It is believed that Daniel LeBlanc was born in France in 1626 and came to Port Royal from Martaizé in Poitou, in 1648 aboard the French ship La Verve, a ship chartered by Emmanuel Le Borgne to bring recruits and supplies to the colony. LeBlanc settled on the north bank of the Annapolis River, up the river from the fort at Port-Royal. He lived here until his death in 1693.

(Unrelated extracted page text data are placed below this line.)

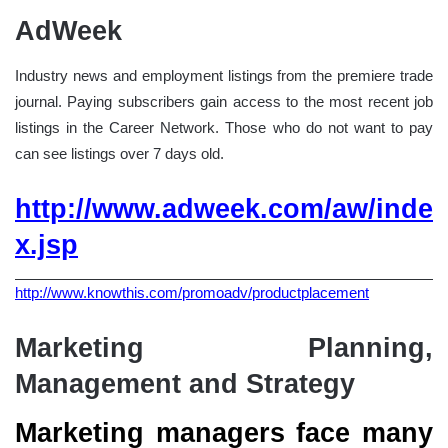
AdWeek
Industry news and employment listings from the premiere trade
journal. Paying subscribers gain access to the most recent job
listings in the Career Network. Those who do not want to pay
can see listings over 7 days old.
http://www.adweek.com/aw/inde
x.jsp
http://www.knowthis.com/promoadv/productplacement
Marketing Planning,
Management and Strategy
Marketing managers face many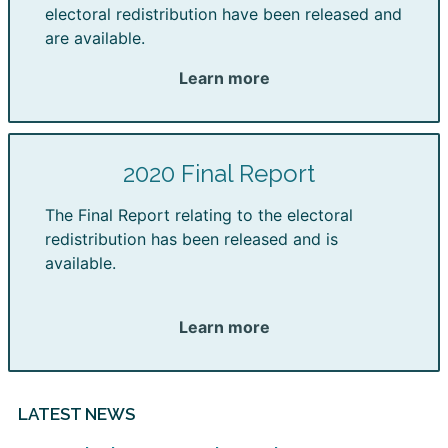
electoral redistribution have been released and
are available.
Learn more
2020 Final Report
The Final Report relating to the electoral
redistribution has been released and is
available.
Learn more
LATEST NEWS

LeBlanc married Francoise Gaudet around 1650. By 1755, the descendants of Daniel and Francoise LeBlanc had created the largest family in Acadia. Le Grand Dérangement (The Great Expulsion) of the 1750s scattered this huge family to the winds. Since most of the LeBlancs lived in the Minas area, dozens of them fell into the hands of the British in the fall of 1755 and ended up on ships bound for Maryland, Virginia, and other English colonies down the Atlantic seaboard. Some were sent to Louisiana. LeBlancs were among the first families of Acadia to find refuge in Louisiana.It is now estimated that there are somewhere between 300,000 & 500,000 descendants scattered all over the globe, the biggest concentration being in Canada (in the provinces of New Brunswick, Nova Scotia and Québec) and the United States (in Louisiana & New England). Despite the LeBlanc family being deported from Nova Scotia's shores, the LeBlanc family name remains the most common in the province to this day.